Given text:
# # # #

Posted by: Cyrus | Link to this comment | 08-31-23 6:10 AM
horizontal rule
4

Heebie:
1. Defund the police.
2. Suffer a decade or two of spiralling wars among drug dealers, vigilantes, and terrorists.
3. Refund the police.
4. Gun control.


Posted by: MC | Link to this comment | 08-31-23 6:15 AM
horizontal rule
5

2 is right, he's an idiot. It's bad politics nationwide as a message bill, and disastrous on the merits if it ever managed to go through.


Posted by: Unfoggetarian: "Pause endlessly, then go in" (9) | Link to this comment | 08-31-23 6:17 AM
horizontal rule
6

2.last: I left that as an exercise for the reader.


Posted by: Moby Hick | Link to this comment | 08-31-23 6:17 AM
horizontal rule
7

5. Send your excess guns back in time to murder the construction crew outside my window who were supposed to finish the fucking road like three hours ago.


Posted by: MC | Link to this comment | 08-31-23 6:18 AM
horizontal rule
8

Moby do you have Taylor Swift IMAX tickets yet?


Posted by: Unfoggetarian: "Pause endlessly, then go in" (9) | Link to this comment | 08-31-23 6:18 AM
horizontal rule
9

No. I hadn't heard of it.


Posted by: Moby Hick | Link to this comment | 08-31-23 6:19 AM
horizontal rule
10

Eras tour coming to AMC theaters in mid-October, tickets already on sale today. $19.89 plus tax and fees for adults, $13.13 for kids. Took me about 10 minutes to get through the line and wait for the page to load.


Posted by: Unfoggetarian: "Pause endlessly, then go in" (9) | Link to this comment | 08-31-23 6:22 AM
horizontal rule
11

I've been hoping for this all year, has the in-person fun and outfits of going to the concert but at a hundredth the price. And you're closer to the screen than you would be in the stadium.


Posted by: Unfoggetarian: "Pause endlessly, then go in" (9) | Link to this comment | 08-31-23 6:24 AM
horizontal rule
12

I just enjoy sitting at home and listening to songs about revenge and murder.


Posted by: Moby Hick | Link to this comment | 08-31-23 6:25 AM
horizontal rule
13

Obviously, gunless revenge.


Posted by: Moby Hick | Link to this comment | 08-31-23 6:27 AM
horizontal rule
14

Ooooh! That would appeal to some of the Geebies! I'll kindly overlook your appallingly off-topic left turn due to its benefit to me personally.


Posted by: heebie-geebie | Link to this comment | 08-31-23 6:28 AM
horizontal rule
15

There is a place for you.


Posted by: Opinionated Hrothgar | Link to this comment | 08-31-23 6:29 AM
horizontal rule
16

The Geebies like to look their enemies in the eyes.


Posted by: MC | Link to this comment | 08-31-23 6:30 AM
horizontal rule
17

The churlish "you can't make me" element in current gun culture is strong enough that maybe the solution is a series of public service announcements about proper gun storage. If enough NRA members get shot by their toddlers, we can fix this.


Posted by: Moby Hick | Link to this comment | 08-31-23 6:38 AM
horizontal rule
18

Now, if that were meant to morph into language giving Congress rational-basis authority to regulate, I'd be okay with it.

"A well regulated Militia, being necessary to the security of a free State, the right of the people to keep and bear Arms, shall not be infringed. All persons keeping or bearing arms shall be part of the Militia. Congress shall have the power to impose such regulations of the Militia as it shall see fit."

# # # #

Material:
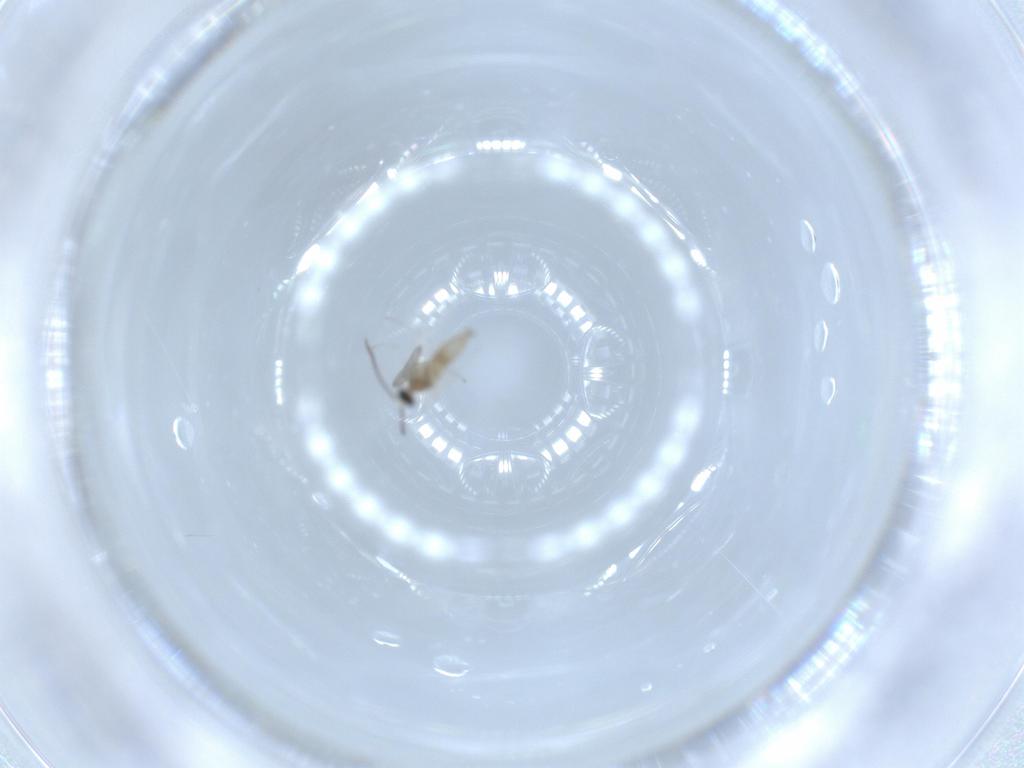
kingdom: Animalia
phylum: Arthropoda
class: Insecta
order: Diptera
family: Cecidomyiidae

# # # #

Tasks for this exercise:
1) Answer these from the comment thread:
(a) What is the adult ticket price for the Eras tour showing?
(b) How long ago was the construction crew supposed to finish the road?
(c) What is the fourth step in the numbered list addressed to Heebie?
2) Summarize the comment thread in two sentences.
3) Transcribe the part of the comment thread starting with "I've been hoping" and going on through "revenge and murder.".

Solutions for each task:
1)
(a) $19.89 plus tax and fees.
(b) Like three hours ago.
(c) Gun control.

2) Commenters joke about policing and guns with a numbered list ending in gun control, a call to send excess guns back in time against a late road crew, and a suggestion of public service announcements on proper gun storage. The talk also turns to the Taylor Swift Eras tour coming to AMC theaters in mid-October, with tickets on sale at $19.89 for adults and $13.13 for kids.

3)
I've been hoping for this all year, has the in-person fun and outfits of going to the concert but at a hundredth the price. And you're closer to the screen than you would be in the stadium.


Posted by: Unfoggetarian: "Pause endlessly, then go in" (9) | Link to this comment | 08-31-23 6:24 AM
horizontal rule
12

I just enjoy sitting at home and listening to songs about revenge and murder.